Bringing a valid photo identification proof, such as a national ID card or driver's license, is essential for participants during data science training sessions at DataMites. This is required for obtaining participation certificates and scheduling any relevant certification exams.
DataMites caters to diverse learning needs in Kenya with a range of data science certifications. The acclaimed Certified Data Scientist program headlines the offerings, complemented by specialized courses including Data Science for Managers and Data Science Associate. Participants can delve into focused modules like Statistics for Data Science, Python for Data Science, and explore industry-specific tracks such as Data Science in Finance and HR for a comprehensive learning experience.
In the case of a missed training session in Kenya, participants can access an online portal with recorded sessions and supplementary materials.
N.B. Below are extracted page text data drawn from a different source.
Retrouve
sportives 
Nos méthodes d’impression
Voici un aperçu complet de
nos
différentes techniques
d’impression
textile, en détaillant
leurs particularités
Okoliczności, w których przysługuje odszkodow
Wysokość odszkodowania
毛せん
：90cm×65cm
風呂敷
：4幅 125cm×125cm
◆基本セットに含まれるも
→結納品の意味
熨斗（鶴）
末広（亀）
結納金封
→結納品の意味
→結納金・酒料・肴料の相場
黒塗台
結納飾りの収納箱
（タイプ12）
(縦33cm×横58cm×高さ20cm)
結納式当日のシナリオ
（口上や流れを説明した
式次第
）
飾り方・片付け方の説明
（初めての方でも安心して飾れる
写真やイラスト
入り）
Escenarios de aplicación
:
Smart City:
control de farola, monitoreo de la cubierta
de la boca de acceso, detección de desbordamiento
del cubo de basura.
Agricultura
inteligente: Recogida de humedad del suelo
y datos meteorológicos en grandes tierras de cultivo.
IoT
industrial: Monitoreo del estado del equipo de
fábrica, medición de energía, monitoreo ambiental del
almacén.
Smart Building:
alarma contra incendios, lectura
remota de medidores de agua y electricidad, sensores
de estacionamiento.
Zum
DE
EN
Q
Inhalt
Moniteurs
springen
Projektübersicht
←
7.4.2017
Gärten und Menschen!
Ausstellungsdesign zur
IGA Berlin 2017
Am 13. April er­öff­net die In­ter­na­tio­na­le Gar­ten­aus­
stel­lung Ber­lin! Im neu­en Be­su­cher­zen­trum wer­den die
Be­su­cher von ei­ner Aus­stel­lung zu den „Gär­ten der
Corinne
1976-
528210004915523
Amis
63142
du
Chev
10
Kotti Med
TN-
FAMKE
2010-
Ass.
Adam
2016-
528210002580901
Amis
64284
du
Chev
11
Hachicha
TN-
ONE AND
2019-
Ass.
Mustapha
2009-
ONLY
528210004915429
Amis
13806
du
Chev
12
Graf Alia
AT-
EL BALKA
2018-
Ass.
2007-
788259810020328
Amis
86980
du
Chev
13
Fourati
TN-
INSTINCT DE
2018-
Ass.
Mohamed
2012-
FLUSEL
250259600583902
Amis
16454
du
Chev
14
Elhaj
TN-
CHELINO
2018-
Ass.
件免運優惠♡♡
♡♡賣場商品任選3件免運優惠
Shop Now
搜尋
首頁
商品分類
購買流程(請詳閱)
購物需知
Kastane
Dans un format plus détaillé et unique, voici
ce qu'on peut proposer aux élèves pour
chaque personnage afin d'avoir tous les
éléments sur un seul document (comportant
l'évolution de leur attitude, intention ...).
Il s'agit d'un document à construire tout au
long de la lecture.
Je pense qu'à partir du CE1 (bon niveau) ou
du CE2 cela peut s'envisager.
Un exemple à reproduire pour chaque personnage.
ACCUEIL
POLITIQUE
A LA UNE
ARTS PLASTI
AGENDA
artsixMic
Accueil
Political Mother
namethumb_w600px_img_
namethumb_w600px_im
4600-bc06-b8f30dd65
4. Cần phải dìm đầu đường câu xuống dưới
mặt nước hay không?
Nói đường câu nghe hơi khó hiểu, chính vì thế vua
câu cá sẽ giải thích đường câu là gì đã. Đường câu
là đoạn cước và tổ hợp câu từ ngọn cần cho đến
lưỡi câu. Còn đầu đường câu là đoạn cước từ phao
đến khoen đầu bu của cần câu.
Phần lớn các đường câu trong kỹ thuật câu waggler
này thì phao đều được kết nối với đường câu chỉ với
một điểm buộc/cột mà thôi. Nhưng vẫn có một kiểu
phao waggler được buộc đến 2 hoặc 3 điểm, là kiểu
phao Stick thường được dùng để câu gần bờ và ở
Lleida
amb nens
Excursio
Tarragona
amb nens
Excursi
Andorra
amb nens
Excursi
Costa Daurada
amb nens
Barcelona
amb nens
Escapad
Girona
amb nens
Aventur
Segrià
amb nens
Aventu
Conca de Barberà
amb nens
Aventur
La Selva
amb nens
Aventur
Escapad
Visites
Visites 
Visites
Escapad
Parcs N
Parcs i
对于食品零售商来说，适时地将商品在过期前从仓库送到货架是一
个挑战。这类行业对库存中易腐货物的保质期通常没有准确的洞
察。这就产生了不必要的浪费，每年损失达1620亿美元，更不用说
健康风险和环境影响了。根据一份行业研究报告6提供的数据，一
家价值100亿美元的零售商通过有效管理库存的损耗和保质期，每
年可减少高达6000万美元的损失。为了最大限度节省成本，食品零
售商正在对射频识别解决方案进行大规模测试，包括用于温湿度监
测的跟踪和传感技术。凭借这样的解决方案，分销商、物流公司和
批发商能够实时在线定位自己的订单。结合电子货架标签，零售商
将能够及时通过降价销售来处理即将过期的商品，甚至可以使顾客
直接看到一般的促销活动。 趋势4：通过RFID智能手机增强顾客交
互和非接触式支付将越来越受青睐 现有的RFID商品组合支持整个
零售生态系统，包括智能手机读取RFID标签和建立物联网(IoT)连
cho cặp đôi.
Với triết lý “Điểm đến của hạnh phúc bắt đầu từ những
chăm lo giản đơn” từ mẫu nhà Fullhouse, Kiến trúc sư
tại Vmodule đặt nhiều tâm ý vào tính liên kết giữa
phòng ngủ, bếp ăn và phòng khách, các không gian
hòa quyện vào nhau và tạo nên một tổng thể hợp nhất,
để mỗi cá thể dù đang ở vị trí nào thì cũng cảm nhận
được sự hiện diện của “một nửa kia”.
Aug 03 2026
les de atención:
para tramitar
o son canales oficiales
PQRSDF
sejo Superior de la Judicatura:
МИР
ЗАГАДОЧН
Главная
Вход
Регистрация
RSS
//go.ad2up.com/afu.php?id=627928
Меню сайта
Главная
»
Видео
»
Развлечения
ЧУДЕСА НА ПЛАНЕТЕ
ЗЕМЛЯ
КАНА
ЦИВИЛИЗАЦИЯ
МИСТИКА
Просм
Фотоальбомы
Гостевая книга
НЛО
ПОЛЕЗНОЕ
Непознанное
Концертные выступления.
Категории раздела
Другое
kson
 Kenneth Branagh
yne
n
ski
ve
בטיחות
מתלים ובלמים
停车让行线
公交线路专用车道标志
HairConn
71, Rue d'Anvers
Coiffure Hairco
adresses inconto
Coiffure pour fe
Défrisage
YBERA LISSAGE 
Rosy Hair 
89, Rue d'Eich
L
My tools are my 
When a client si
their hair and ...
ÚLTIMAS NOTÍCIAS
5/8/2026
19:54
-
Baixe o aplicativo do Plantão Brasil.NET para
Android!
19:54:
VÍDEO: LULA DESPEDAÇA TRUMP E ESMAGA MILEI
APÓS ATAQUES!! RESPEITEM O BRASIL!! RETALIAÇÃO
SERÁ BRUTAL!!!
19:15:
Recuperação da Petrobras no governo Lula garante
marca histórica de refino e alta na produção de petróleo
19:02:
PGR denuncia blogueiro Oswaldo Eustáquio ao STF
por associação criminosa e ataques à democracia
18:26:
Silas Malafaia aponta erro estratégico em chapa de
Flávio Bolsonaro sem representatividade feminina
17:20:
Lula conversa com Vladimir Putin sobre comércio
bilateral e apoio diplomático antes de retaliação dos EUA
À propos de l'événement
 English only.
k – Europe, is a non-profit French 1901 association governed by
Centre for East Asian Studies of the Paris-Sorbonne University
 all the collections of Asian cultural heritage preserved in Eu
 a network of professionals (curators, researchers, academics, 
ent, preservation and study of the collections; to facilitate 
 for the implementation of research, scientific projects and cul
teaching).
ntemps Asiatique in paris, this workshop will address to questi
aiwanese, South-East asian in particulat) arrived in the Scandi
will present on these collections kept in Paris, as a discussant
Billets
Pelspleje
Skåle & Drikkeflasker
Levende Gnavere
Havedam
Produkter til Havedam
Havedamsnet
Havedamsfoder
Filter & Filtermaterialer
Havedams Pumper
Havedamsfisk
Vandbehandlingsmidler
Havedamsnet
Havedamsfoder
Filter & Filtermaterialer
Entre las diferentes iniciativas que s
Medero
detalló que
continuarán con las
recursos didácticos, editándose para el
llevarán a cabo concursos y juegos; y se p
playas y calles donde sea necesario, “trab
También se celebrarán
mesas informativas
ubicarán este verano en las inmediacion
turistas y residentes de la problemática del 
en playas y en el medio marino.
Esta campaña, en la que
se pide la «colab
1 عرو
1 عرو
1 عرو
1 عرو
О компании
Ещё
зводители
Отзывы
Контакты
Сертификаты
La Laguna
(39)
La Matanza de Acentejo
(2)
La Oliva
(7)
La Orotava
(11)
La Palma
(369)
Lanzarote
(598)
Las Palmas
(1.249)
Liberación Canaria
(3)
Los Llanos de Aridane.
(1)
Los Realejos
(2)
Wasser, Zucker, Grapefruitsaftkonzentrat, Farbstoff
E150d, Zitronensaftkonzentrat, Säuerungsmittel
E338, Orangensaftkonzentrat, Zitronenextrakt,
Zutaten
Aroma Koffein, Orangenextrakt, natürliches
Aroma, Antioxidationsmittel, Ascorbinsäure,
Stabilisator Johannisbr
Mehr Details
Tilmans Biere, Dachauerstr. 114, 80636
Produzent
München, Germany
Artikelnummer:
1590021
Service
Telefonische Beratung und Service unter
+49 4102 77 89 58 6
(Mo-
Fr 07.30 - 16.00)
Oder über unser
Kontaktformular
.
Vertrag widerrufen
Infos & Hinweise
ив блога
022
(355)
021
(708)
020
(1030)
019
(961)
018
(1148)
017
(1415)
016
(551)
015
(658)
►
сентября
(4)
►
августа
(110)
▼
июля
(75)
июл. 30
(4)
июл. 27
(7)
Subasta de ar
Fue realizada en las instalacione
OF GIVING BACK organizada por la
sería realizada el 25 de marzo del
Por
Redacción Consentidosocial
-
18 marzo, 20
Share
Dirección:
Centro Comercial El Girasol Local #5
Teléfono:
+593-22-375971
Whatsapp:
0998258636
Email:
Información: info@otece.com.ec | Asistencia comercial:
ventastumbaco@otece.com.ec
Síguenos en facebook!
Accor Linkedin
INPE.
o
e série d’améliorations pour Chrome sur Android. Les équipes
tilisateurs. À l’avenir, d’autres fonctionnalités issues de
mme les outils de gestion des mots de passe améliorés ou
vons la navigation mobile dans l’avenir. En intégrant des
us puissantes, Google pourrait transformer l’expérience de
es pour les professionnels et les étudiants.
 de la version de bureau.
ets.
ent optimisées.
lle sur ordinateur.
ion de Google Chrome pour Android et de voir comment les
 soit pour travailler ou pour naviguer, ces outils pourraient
This self-paced learning option ensures that participants can catch up on missed content at their convenience.
Before committing to the data science training fee, individuals in Kenya can take advantage of a complimentary demo class offered by DataMites. This ensures that participants have a clear understanding of what the training entails and can make an informed decision about their enrollment.
Yes, DataMites in Kenya provides data science courses with internships at AI companies, allowing participants to apply their knowledge in real-world scenarios.
"Data Science for Managers" is the most suitable course for leaders and managers, offering specialized insights to integrate data science effectively into their decision-making frameworks.
DataMites offers help sessions in Kenya to aid participants in better understanding specific data science topics. These sessions are optional and provide additional support and clarification, promoting a more in-depth comprehension of the course material.
Yes, at DataMites in Kenya, the Data Scientist course includes live projects comprising 10+ capstone projects and 1 client project, ensuring participants gain practical insights and hands-on experience.
DataMites' Flexi-Pass for data science training empowers participants to tailor their learning schedule according to their preferences. This unique approach accommodates diverse schedules, enabling individuals to engage in high-quality data science education at their convenience.
DataMites' career mentoring sessions, embedded in their data science training, follow a structured format. These sessions guide participants through goal setting, skill building, and industry trends, offering personalized insights to help individuals carve a successful path in their data science careers.
At DataMites, participants in Kenya can opt for personalized learning experiences with various training methods for data science courses, including online data science training in Kenya and self-paced training. This flexibility accommodates diverse learning preferences.
DataMites in Kenya awards participants with IABAC Certification upon completion of their Data Science Training, highlighting their excellence in the field.
The DataMites Placement Assistance Team(PAT) facilitates the aspirants in taking all the necessary steps in starting their career in Data Science. Some of the services provided by PAT are: -
The DataMites Placement Assistance Team(PAT) conducts sessions on career mentoring for the aspirants with a view of helping them realize the purpose they have to serve when they step into the corporate world. The students are guided by industry experts about the various possibilities in the Data Science career, this will help the aspirants to draw a clear picture of the career options available. Also, they will be made knowledgeable about the various obstacles they are likely to face as a fresher in the field, and how they can tackle.
No, PAT does not promise a job, but it helps the aspirants to build the required potential needed in landing a career. The aspirants can capitalize on the acquired skills, in the long run, to a successful career in Data Science.